### EXERCISE PROMPT:
Copy the material below word for word, from its first line down to and including the line that contains "Delta Amacuro, orthographic projection", and leave the pictures out of your copy.
== SUPPLIED DATA ==
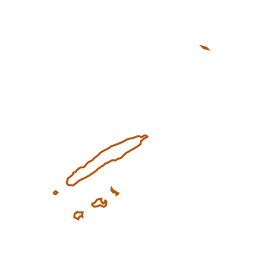 an SVG outline of New Caledonia, rotated 111°
{"feature_id": "NCL", "entity_name": "New Caledonia", "entity_type": "country or territory", "adm_level": 0, "iso_a3": "NCL", "parent_name": "Oceania", "parent_adm1": "", "projection": "orthographic", "projection_center": [166.029, -20.888], "detail": "fine", "context": "isolated", "style": "outline", "palette": "amber", "viewbox_px": 256, "rotation_deg": 111, "n_neighbors": 0, "source": "natural_earth", "source_scale": "50m", "svg_char_len": 1683}
<svg xmlns="http://www.w3.org/2000/svg" viewBox="0 0 256 256"><g transform="rotate(111 128 128)"><path d="M132.8,109.6L135.7,111.2L138.7,110.5L142.5,113.1L152.3,121.0L155.7,122.7L157.7,123.3L159.2,124.7L160.6,126.5L162.4,127.8L163.2,129.0L163.4,130.6L164.1,131.6L167.5,134.3L169.5,136.6L172.2,137.8L173.4,139.2L175.0,139.9L176.6,141.3L179.3,142.4L185.4,146.5L190.1,150.4L192.4,152.8L194.9,154.9L198.2,156.7L201.2,158.6L202.7,163.2L201.8,164.9L200.1,165.7L198.5,165.7L197.0,166.2L192.0,163.3L190.8,162.8L189.4,163.0L188.7,162.4L188.2,161.4L185.1,160.3L182.2,158.5L181.4,157.4L180.9,155.9L180.2,155.0L176.2,153.7L173.5,152.3L171.5,150.2L168.4,148.8L163.6,145.9L161.2,145.0L159.0,143.5L153.2,138.3L151.2,137.3L149.4,135.0L144.3,129.4L141.9,127.1L139.3,125.1L137.3,122.7L135.7,119.9L132.1,115.9L131.6,114.1L131.7,112.3L130.9,111.2L129.4,110.5L128.7,109.3L128.7,107.7L129.2,106.8L132.8,109.6ZM212.7,133.9L211.4,134.1L209.6,132.2L206.1,131.2L204.6,129.5L203.6,127.5L205.6,127.0L207.5,124.3L206.2,123.3L203.9,123.1L204.2,122.1L207.9,120.9L209.5,121.6L210.3,122.4L210.1,126.7L211.8,128.1L213.5,131.1L213.5,131.9L212.7,133.9ZM227.8,141.2L229.0,141.8L231.0,141.7L230.5,146.2L227.6,146.9L226.7,146.9L226.0,145.9L224.4,145.3L224.5,143.7L223.0,140.2L225.7,139.7L227.3,138.8L227.2,139.6L227.4,140.6L227.8,141.2ZM191.5,121.4L190.2,121.7L191.8,119.3L191.8,117.8L192.5,114.8L192.4,113.8L193.5,114.0L194.6,114.8L193.3,115.5L192.9,116.8L192.9,118.4L193.4,118.7L192.6,120.5L191.5,121.4ZM215.9,173.0L215.1,174.0L214.2,173.8L213.4,173.4L212.9,172.8L213.5,170.8L215.6,171.8L215.9,173.0ZM25.7,87.3L25.4,87.9L25.0,83.6L25.7,82.0L26.2,85.3L25.7,87.3Z" fill="none" stroke="#b45309" stroke-width="2"/></g></svg>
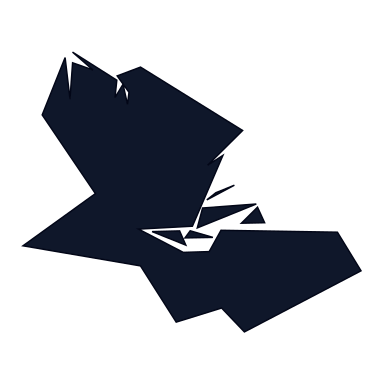 Delta Amacuro, orthographic projection
{"feature_id": "VEN-65", "entity_name": "Delta Amacuro", "entity_type": "State", "adm_level": 1, "iso_a3": "VEN", "parent_name": "Venezuela", "parent_adm1": "", "projection": "orthographic", "projection_center": [-61.33, 8.902], "detail": "coarse", "context": "isolated", "style": "filled", "palette": "ink", "viewbox_px": 384, "rotation_deg": 0, "n_neighbors": 0, "source": "natural_earth", "source_scale": "10m", "svg_char_len": 718}
<svg xmlns="http://www.w3.org/2000/svg" viewBox="0 0 384 384"><path d="M337.4,232.2L361.0,270.8L244.4,331.9L221.6,308.0L176.2,322.1L140.5,265.9L23.0,245.8L95.4,193.6L42.2,114.9L65.1,57.6L70.0,99.2L72.6,62.8L93.0,70.0L72.5,52.1L116.8,80.2L115.0,97.6L123.0,84.3L127.5,104.4L129.0,92.3L117.2,75.9L140.5,67.1L242.6,130.5L207.5,165.3L222.9,155.4L192.4,226.2L138.5,229.1L183.3,252.4L209.2,251.6L221.0,230.3L337.4,232.2ZM202.6,208.0L256.3,204.0L197.3,227.9L202.6,208.0ZM190.2,230.8L212.9,237.4L185.0,237.9L190.2,230.8ZM215.9,192.7L234.4,185.2L206.8,199.9L215.9,192.7ZM152.1,231.6L179.6,230.9L185.8,245.1L152.1,231.6ZM241.4,223.2L257.5,207.2L264.6,222.7L241.4,223.2Z" fill="#0f172a" stroke="#020617" stroke-width="1.5"/></svg>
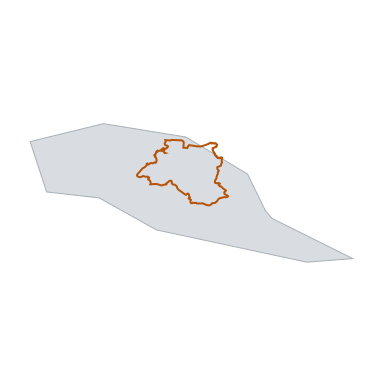 Ngerutchei, Ngeremlengui, Palau shown in context, rotated 94°
{"feature_id": "81905179B75346360802885", "entity_name": "Ngerutchei", "entity_type": "district", "adm_level": 2, "iso_a3": "PLW", "parent_name": "Palau", "parent_adm1": "Ngeremlengui", "projection": "natural_earth1", "projection_center": [134.542, 7.526], "detail": "fine", "context": "in_parent", "style": "outline", "palette": "amber", "viewbox_px": 384, "rotation_deg": 94, "n_neighbors": 0, "source": "geoboundaries", "source_scale": "gbopen_adm2", "svg_char_len": 5385}
<svg xmlns="http://www.w3.org/2000/svg" viewBox="0 0 384 384"><g transform="rotate(94 192 192)"><path d="M202.1,337.0L153.0,357.0L130.0,285.2L137.6,202.0L170.2,137.9L205.6,117.4L212.9,110.1L247.2,27.0L254.0,72.8L232.3,224.9L204.4,284.1L202.1,337.0Z" fill="#d9dde1" stroke="#a8b0b8" stroke-width="1"/><path d="M203.7,191.8L202.5,190.3L202.8,188.8L202.5,187.0L203.1,186.3L202.8,181.7L202.5,180.5L203.2,178.7L203.4,178.1L203.9,176.8L204.2,175.2L204.2,174.1L203.7,173.0L203.0,171.8L202.6,171.7L202.2,171.5L201.9,171.2L201.6,170.5L201.6,169.6L201.4,168.9L201.3,168.3L201.1,168.0L200.7,167.8L200.0,166.8L197.7,165.4L196.7,164.6L196.2,163.7L196.0,163.0L195.8,162.1L195.7,161.6L195.1,160.6L194.8,159.5L195.0,158.6L194.8,157.3L194.3,156.3L193.9,155.8L193.3,156.1L191.7,159.3L190.8,159.8L189.7,159.6L188.9,158.6L188.1,158.3L187.7,158.9L186.1,161.5L184.6,163.1L184.4,163.6L184.5,164.4L183.2,165.8L182.9,165.5L182.2,165.0L181.6,164.9L181.1,165.8L181.5,167.0L181.5,168.4L181.2,169.6L180.2,169.9L178.8,169.7L176.7,168.6L175.3,168.6L173.4,168.1L172.2,167.5L171.6,167.6L170.9,167.6L169.7,167.4L169.1,166.8L168.7,166.8L167.6,168.1L166.0,168.6L165.6,168.5L165.3,168.1L165.0,167.5L163.6,164.9L162.0,164.8L161.2,164.6L160.7,164.1L159.9,164.3L159.3,164.4L158.4,164.6L156.3,164.3L155.9,164.3L155.7,164.3L155.6,164.6L155.5,164.8L155.6,165.0L155.5,165.3L155.4,165.5L155.7,166.0L155.9,166.2L156.0,166.2L156.3,166.3L156.4,166.5L156.3,166.9L156.4,167.0L156.3,167.4L156.3,167.5L156.2,168.1L156.3,168.3L156.2,168.7L156.2,168.8L155.9,169.0L155.7,169.3L155.6,169.5L155.4,169.6L155.2,169.7L155.1,169.8L155.0,170.0L154.9,169.9L154.7,170.0L154.4,170.2L154.2,170.4L154.1,170.6L153.9,170.9L153.8,171.1L153.8,171.3L153.7,171.5L153.4,171.4L153.3,171.5L153.2,171.4L152.7,171.5L152.4,171.8L152.2,172.2L151.9,172.4L151.8,172.2L151.7,172.2L151.4,172.3L151.1,172.6L151.0,172.9L150.8,173.1L150.6,173.3L150.4,173.4L150.1,173.6L149.7,173.7L149.5,173.8L149.4,173.9L148.8,174.3L148.7,174.2L148.6,174.3L148.4,174.3L148.2,174.4L148.0,174.2L147.8,174.2L147.7,174.3L147.4,174.3L146.9,174.4L146.9,174.1L146.7,173.9L146.5,173.7L146.3,173.4L146.3,173.1L146.3,172.9L146.2,172.8L146.2,172.7L145.9,172.5L145.8,172.1L145.5,171.4L145.4,171.2L145.2,171.3L144.8,171.2L144.8,170.9L144.7,170.8L144.4,170.7L144.1,170.5L143.8,170.5L143.7,170.3L143.5,170.2L143.2,170.2L142.9,170.4L142.8,170.8L142.7,170.9L142.6,171.0L142.2,171.2L142.0,171.3L141.6,172.2L141.6,172.3L141.8,172.5L142.0,172.5L141.8,172.5L141.8,172.8L141.9,173.5L142.0,173.5L141.9,173.8L141.8,174.0L141.8,174.5L141.6,174.8L141.6,175.1L141.7,175.4L142.1,175.6L141.9,175.8L141.8,176.2L141.7,176.2L141.6,176.3L141.6,177.0L141.6,177.3L141.8,177.4L143.0,179.3L144.5,182.5L146.0,186.5L146.1,190.3L145.6,195.5L145.5,198.3L146.9,199.3L148.4,199.7L148.4,203.7L142.8,203.7L142.2,204.2L141.2,205.8L141.5,216.3L142.1,216.9L142.1,222.3L142.4,222.2L142.6,222.1L142.7,221.9L143.5,221.8L144.3,222.1L145.1,222.5L145.4,222.6L145.6,222.5L146.3,222.4L146.5,222.3L146.8,222.1L146.9,221.9L147.1,221.8L147.2,221.5L147.6,219.7L147.8,219.5L148.0,219.3L148.4,219.1L149.2,219.6L149.4,219.8L149.6,219.9L150.1,220.5L150.3,220.8L150.5,220.9L150.5,221.0L150.7,221.4L150.7,222.0L150.7,222.6L150.6,222.8L150.5,223.1L150.6,223.3L151.0,223.2L151.6,222.7L152.0,222.5L152.3,222.6L152.5,222.9L152.9,223.4L153.0,223.4L153.9,222.8L154.7,222.0L154.9,221.8L155.0,221.4L155.1,221.7L155.0,221.9L154.9,222.1L153.7,223.1L153.2,223.5L152.9,223.5L152.6,223.3L152.3,222.8L152.1,222.7L151.9,222.7L151.3,223.1L151.2,223.2L150.8,223.4L150.5,223.6L150.4,223.7L150.3,223.8L150.5,224.1L150.9,224.3L151.5,224.3L151.7,224.5L151.8,224.8L151.7,225.3L151.8,225.6L152.0,225.7L152.4,225.2L152.5,225.0L152.9,224.9L153.1,225.1L153.1,225.3L152.9,226.0L153.0,227.2L153.5,228.7L153.4,229.1L153.2,229.4L153.4,229.6L153.5,229.7L153.8,229.6L154.2,229.4L154.4,229.4L154.6,229.7L154.6,230.0L154.4,230.4L154.6,230.6L155.3,230.6L155.5,230.6L156.0,230.9L156.7,231.2L157.4,231.2L157.4,231.3L157.4,231.8L157.6,232.1L157.8,232.2L158.0,232.0L158.0,231.5L158.2,231.1L158.4,231.1L158.7,231.3L159.3,231.3L159.5,231.4L160.1,230.4L160.6,230.1L162.6,229.6L164.1,229.6L165.2,230.1L165.4,230.6L165.1,230.9L165.1,231.4L166.2,233.2L166.0,234.3L165.9,234.9L166.3,235.7L167.1,236.5L167.6,237.3L167.6,237.9L167.1,238.1L166.7,238.4L167.0,239.1L167.9,239.1L168.7,239.2L170.5,240.8L171.8,242.9L178.4,247.9L178.8,248.0L179.4,248.0L179.7,247.9L180.2,247.4L180.7,245.9L180.8,245.6L180.8,244.7L180.5,243.4L179.9,242.8L179.5,242.2L179.5,241.6L180.0,239.2L179.8,237.1L180.6,235.8L181.1,235.9L181.4,236.1L181.6,236.6L182.0,236.7L182.5,236.5L182.8,236.1L183.2,235.3L184.0,234.5L185.3,234.0L186.3,233.7L187.2,234.1L187.2,233.3L186.7,230.4L186.5,228.5L186.6,227.3L187.0,225.2L187.4,224.0L187.5,223.3L187.5,222.9L187.4,222.1L186.7,220.3L186.2,219.1L186.4,218.7L186.2,218.1L185.8,217.9L185.1,218.1L184.9,217.8L183.4,216.1L182.5,215.3L182.1,213.8L182.5,213.2L182.9,213.0L183.8,213.0L185.2,212.4L185.8,211.8L185.8,210.9L185.8,210.1L186.1,209.5L186.6,209.0L186.8,208.2L187.7,207.5L189.4,206.8L190.7,205.7L193.0,201.7L194.8,198.9L195.0,198.3L195.2,197.9L193.8,196.2L193.9,195.8L194.2,195.3L195.0,194.9L196.5,194.3L196.9,194.4L197.1,194.5L197.3,194.3L197.3,194.0L197.5,193.8L198.0,194.0L198.2,194.4L198.4,194.6L198.7,194.8L199.0,194.5L199.4,193.4L200.0,192.5L200.7,192.7L201.2,193.0L202.2,192.9L203.0,192.4L203.3,192.0L203.5,191.7L203.7,191.8Z" fill="none" stroke="#b45309" stroke-width="2"/></g></svg>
===
### RESPONSE TO THIS EXERCISE:
 an SVG outline of New Caledonia, rotated 111°
{"feature_id": "NCL", "entity_name": "New Caledonia", "entity_type": "country or territory", "adm_level": 0, "iso_a3": "NCL", "parent_name": "Oceania", "parent_adm1": "", "projection": "orthographic", "projection_center": [166.029, -20.888], "detail": "fine", "context": "isolated", "style": "outline", "palette": "amber", "viewbox_px": 256, "rotation_deg": 111, "n_neighbors": 0, "source": "natural_earth", "source_scale": "50m", "svg_char_len": 1683}
<svg xmlns="http://www.w3.org/2000/svg" viewBox="0 0 256 256"><g transform="rotate(111 128 128)"><path d="M132.8,109.6L135.7,111.2L138.7,110.5L142.5,113.1L152.3,121.0L155.7,122.7L157.7,123.3L159.2,124.7L160.6,126.5L162.4,127.8L163.2,129.0L163.4,130.6L164.1,131.6L167.5,134.3L169.5,136.6L172.2,137.8L173.4,139.2L175.0,139.9L176.6,141.3L179.3,142.4L185.4,146.5L190.1,150.4L192.4,152.8L194.9,154.9L198.2,156.7L201.2,158.6L202.7,163.2L201.8,164.9L200.1,165.7L198.5,165.7L197.0,166.2L192.0,163.3L190.8,162.8L189.4,163.0L188.7,162.4L188.2,161.4L185.1,160.3L182.2,158.5L181.4,157.4L180.9,155.9L180.2,155.0L176.2,153.7L173.5,152.3L171.5,150.2L168.4,148.8L163.6,145.9L161.2,145.0L159.0,143.5L153.2,138.3L151.2,137.3L149.4,135.0L144.3,129.4L141.9,127.1L139.3,125.1L137.3,122.7L135.7,119.9L132.1,115.9L131.6,114.1L131.7,112.3L130.9,111.2L129.4,110.5L128.7,109.3L128.7,107.7L129.2,106.8L132.8,109.6ZM212.7,133.9L211.4,134.1L209.6,132.2L206.1,131.2L204.6,129.5L203.6,127.5L205.6,127.0L207.5,124.3L206.2,123.3L203.9,123.1L204.2,122.1L207.9,120.9L209.5,121.6L210.3,122.4L210.1,126.7L211.8,128.1L213.5,131.1L213.5,131.9L212.7,133.9ZM227.8,141.2L229.0,141.8L231.0,141.7L230.5,146.2L227.6,146.9L226.7,146.9L226.0,145.9L224.4,145.3L224.5,143.7L223.0,140.2L225.7,139.7L227.3,138.8L227.2,139.6L227.4,140.6L227.8,141.2ZM191.5,121.4L190.2,121.7L191.8,119.3L191.8,117.8L192.5,114.8L192.4,113.8L193.5,114.0L194.6,114.8L193.3,115.5L192.9,116.8L192.9,118.4L193.4,118.7L192.6,120.5L191.5,121.4ZM215.9,173.0L215.1,174.0L214.2,173.8L213.4,173.4L212.9,172.8L213.5,170.8L215.6,171.8L215.9,173.0ZM25.7,87.3L25.4,87.9L25.0,83.6L25.7,82.0L26.2,85.3L25.7,87.3Z" fill="none" stroke="#b45309" stroke-width="2"/></g></svg>
 Delta Amacuro, orthographic projection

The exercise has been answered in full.